Exercise => Please repeat each of the records that follow, exactly as written.
== Data provided
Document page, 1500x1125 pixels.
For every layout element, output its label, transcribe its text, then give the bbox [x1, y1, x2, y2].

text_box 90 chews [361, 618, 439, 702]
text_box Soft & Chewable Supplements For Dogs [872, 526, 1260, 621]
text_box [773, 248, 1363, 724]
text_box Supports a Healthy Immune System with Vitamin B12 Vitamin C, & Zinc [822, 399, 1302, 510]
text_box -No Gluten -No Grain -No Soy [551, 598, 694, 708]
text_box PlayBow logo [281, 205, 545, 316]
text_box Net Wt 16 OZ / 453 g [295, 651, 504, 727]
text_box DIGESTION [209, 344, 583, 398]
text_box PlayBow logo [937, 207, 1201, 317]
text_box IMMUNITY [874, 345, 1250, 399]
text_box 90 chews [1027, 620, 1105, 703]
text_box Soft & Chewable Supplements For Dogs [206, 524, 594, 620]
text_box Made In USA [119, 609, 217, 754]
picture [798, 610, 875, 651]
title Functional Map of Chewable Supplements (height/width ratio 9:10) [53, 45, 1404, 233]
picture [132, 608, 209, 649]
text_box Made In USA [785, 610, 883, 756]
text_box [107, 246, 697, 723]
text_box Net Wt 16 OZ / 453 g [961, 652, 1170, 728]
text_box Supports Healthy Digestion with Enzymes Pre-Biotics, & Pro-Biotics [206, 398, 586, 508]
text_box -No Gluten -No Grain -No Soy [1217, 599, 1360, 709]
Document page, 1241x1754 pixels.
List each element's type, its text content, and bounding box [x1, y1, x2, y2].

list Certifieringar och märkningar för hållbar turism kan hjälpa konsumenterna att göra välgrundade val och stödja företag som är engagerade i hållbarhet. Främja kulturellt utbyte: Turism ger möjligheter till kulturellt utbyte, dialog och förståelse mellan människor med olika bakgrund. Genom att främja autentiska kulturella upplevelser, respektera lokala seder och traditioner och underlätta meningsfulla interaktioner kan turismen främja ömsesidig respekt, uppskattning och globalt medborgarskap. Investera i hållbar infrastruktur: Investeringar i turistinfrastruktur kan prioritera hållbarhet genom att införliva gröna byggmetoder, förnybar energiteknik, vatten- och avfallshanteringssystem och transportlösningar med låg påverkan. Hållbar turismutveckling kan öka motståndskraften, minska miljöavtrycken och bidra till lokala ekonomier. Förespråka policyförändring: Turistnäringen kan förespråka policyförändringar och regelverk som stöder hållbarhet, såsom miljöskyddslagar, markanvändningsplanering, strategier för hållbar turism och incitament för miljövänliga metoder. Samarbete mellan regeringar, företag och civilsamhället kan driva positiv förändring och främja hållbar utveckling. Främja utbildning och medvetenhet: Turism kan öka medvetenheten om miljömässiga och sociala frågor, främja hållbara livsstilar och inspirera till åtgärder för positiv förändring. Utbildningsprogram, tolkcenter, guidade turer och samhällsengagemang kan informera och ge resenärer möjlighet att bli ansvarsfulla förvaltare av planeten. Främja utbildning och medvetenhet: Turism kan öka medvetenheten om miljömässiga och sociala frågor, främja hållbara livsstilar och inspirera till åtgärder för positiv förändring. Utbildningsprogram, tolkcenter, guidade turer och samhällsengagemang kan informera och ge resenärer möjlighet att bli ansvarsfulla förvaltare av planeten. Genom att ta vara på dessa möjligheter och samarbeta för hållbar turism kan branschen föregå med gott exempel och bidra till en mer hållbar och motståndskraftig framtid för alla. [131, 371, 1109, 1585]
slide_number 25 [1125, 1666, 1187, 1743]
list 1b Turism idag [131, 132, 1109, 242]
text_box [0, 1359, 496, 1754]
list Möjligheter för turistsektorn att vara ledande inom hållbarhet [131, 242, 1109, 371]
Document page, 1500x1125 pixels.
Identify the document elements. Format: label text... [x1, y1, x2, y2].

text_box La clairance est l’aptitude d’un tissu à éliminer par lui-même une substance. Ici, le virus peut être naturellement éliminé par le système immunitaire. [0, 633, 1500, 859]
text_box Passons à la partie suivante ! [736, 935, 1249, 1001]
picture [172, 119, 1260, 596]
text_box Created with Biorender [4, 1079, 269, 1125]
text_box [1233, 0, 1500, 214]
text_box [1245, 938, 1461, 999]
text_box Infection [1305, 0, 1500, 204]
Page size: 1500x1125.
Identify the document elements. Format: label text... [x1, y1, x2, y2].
====
Output below =>
Document page, 1500x1125 pixels.
For every layout element, output its label, transcribe its text, then give the bbox [x1, y1, x2, y2].

text_box 90 chews [361, 618, 439, 702]
text_box Soft & Chewable Supplements For Dogs [872, 526, 1260, 621]
text_box [773, 248, 1363, 724]
text_box Supports a Healthy Immune System with Vitamin B12 Vitamin C, & Zinc [822, 399, 1302, 510]
text_box -No Gluten -No Grain -No Soy [551, 598, 694, 708]
text_box PlayBow logo [281, 205, 545, 316]
text_box Net Wt 16 OZ / 453 g [295, 651, 504, 727]
text_box DIGESTION [209, 344, 583, 398]
text_box PlayBow logo [937, 207, 1201, 317]
text_box IMMUNITY [874, 345, 1250, 399]
text_box 90 chews [1027, 620, 1105, 703]
text_box Soft & Chewable Supplements For Dogs [206, 524, 594, 620]
text_box Made In USA [119, 609, 217, 754]
picture [798, 610, 875, 651]
title Functional Map of Chewable Supplements (height/width ratio 9:10) [53, 45, 1404, 233]
picture [132, 608, 209, 649]
text_box Made In USA [785, 610, 883, 756]
text_box [107, 246, 697, 723]
text_box Net Wt 16 OZ / 453 g [961, 652, 1170, 728]
text_box Supports Healthy Digestion with Enzymes Pre-Biotics, & Pro-Biotics [206, 398, 586, 508]
text_box -No Gluten -No Grain -No Soy [1217, 599, 1360, 709]
Document page, 1241x1754 pixels.
List each element's type, its text content, and bounding box [x1, y1, x2, y2].

list Certifieringar och märkningar för hållbar turism kan hjälpa konsumenterna att göra välgrundade val och stödja företag som är engagerade i hållbarhet. Främja kulturellt utbyte: Turism ger möjligheter till kulturellt utbyte, dialog och förståelse mellan människor med olika bakgrund. Genom att främja autentiska kulturella upplevelser, respektera lokala seder och traditioner och underlätta meningsfulla interaktioner kan turismen främja ömsesidig respekt, uppskattning och globalt medborgarskap. Investera i hållbar infrastruktur: Investeringar i turistinfrastruktur kan prioritera hållbarhet genom att införliva gröna byggmetoder, förnybar energiteknik, vatten- och avfallshanteringssystem och transportlösningar med låg påverkan. Hållbar turismutveckling kan öka motståndskraften, minska miljöavtrycken och bidra till lokala ekonomier. Förespråka policyförändring: Turistnäringen kan förespråka policyförändringar och regelverk som stöder hållbarhet, såsom miljöskyddslagar, markanvändningsplanering, strategier för hållbar turism och incitament för miljövänliga metoder. Samarbete mellan regeringar, företag och civilsamhället kan driva positiv förändring och främja hållbar utveckling. Främja utbildning och medvetenhet: Turism kan öka medvetenheten om miljömässiga och sociala frågor, främja hållbara livsstilar och inspirera till åtgärder för positiv förändring. Utbildningsprogram, tolkcenter, guidade turer och samhällsengagemang kan informera och ge resenärer möjlighet att bli ansvarsfulla förvaltare av planeten. Främja utbildning och medvetenhet: Turism kan öka medvetenheten om miljömässiga och sociala frågor, främja hållbara livsstilar och inspirera till åtgärder för positiv förändring. Utbildningsprogram, tolkcenter, guidade turer och samhällsengagemang kan informera och ge resenärer möjlighet att bli ansvarsfulla förvaltare av planeten. Genom att ta vara på dessa möjligheter och samarbeta för hållbar turism kan branschen föregå med gott exempel och bidra till en mer hållbar och motståndskraftig framtid för alla. [131, 371, 1109, 1585]
slide_number 25 [1125, 1666, 1187, 1743]
list 1b Turism idag [131, 132, 1109, 242]
text_box [0, 1359, 496, 1754]
list Möjligheter för turistsektorn att vara ledande inom hållbarhet [131, 242, 1109, 371]
Document page, 1500x1125 pixels.
Identify the document elements. Format: label text... [x1, y1, x2, y2].

text_box La clairance est l’aptitude d’un tissu à éliminer par lui-même une substance. Ici, le virus peut être naturellement éliminé par le système immunitaire. [0, 633, 1500, 859]
text_box Passons à la partie suivante ! [736, 935, 1249, 1001]
picture [172, 119, 1260, 596]
text_box Created with Biorender [4, 1079, 269, 1125]
text_box [1233, 0, 1500, 214]
text_box [1245, 938, 1461, 999]
text_box Infection [1305, 0, 1500, 204]
Page size: 1500x1125.
Identify the document elements. Format: label text... [x1, y1, x2, y2].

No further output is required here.